- TEXTO APRESENTADO -
==========

26 de fevereiro de 2009

A tudo se acostuma.

Parece que foi ontem. Arrumei as malas e desapareci. Deixando trás todas as pessoas do mundo. As chatas, as acéfalas e também as tediosas. Pois todas elas escondiam espinhos em suas falas, em seus olhares e em seus gestos. E nunca fui boa em desviar de farpas,e de espinhos. Arrumei as malas e desapareci. Com o passar do tempo, calculei que se acostumariam com minha ausência. A tudo se acostuma. Guardei meu silêncios, meus escritos, minhas dores e meus documentos. Fiz um esconderijo para minha esquisitice, minhas calcinhas e meus sonhos. Ninguém precisa saber da minha demência, da minha falta de tato, das minhas insônias e das minhas compulsões. Realmente ninguém precisa.. Com o passar do tempo me acostumei a viver sozinha. A tudo se acostuma. Do alto muita coisa se faz clara. E durante tantos anos, observando as mais variadas flores do mundo, do canto da minha janela, percebi que todas elas traziam consigo alguns espinhos. E nunca fui boa em desviar de farpas, e de espinhos. Mas, com o passar do tempo, me acostumei a conviver com eles. Foi então que entendi que flores e pessoas podem ter muita coisa em comum. E que a tudo pode-se acostumar. Bastar, com o passar do tempo, aprender a lidar. Parece que foi ontem. Arrumei as malas e desapareci. Deixando pra trás todas as pessoas do mundo. As adoráveis, as dedicadas e também as carismáticas. Eu apenas não sabia que poderia, com o passar do tempo, me acostumar a lidar com todas elas.

==========

- DADOS DE ENTRADA -

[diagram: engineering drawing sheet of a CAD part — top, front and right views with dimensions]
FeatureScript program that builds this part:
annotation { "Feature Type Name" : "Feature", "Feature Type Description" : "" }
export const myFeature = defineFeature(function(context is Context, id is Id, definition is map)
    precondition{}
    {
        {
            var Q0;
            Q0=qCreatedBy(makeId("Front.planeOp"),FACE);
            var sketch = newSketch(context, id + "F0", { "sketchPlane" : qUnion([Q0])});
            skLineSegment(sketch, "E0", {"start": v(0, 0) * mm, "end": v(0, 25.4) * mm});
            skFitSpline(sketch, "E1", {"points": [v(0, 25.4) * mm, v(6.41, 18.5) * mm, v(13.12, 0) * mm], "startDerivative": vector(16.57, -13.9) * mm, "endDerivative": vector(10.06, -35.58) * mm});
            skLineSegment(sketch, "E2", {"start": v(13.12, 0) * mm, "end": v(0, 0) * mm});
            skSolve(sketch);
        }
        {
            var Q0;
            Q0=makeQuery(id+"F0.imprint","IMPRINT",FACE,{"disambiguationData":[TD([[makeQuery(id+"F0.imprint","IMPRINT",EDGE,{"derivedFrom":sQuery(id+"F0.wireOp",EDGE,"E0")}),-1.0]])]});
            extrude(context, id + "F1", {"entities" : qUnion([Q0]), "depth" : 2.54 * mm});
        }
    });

==========

- INSTRUÇÕES DA TAREFA -
No texto "A tudo se acostuma", de onde quem escreve observou as flores do mundo durante tantos anos?

- RESULTADO DO EXERCÍCIO -
Do canto da sua janela.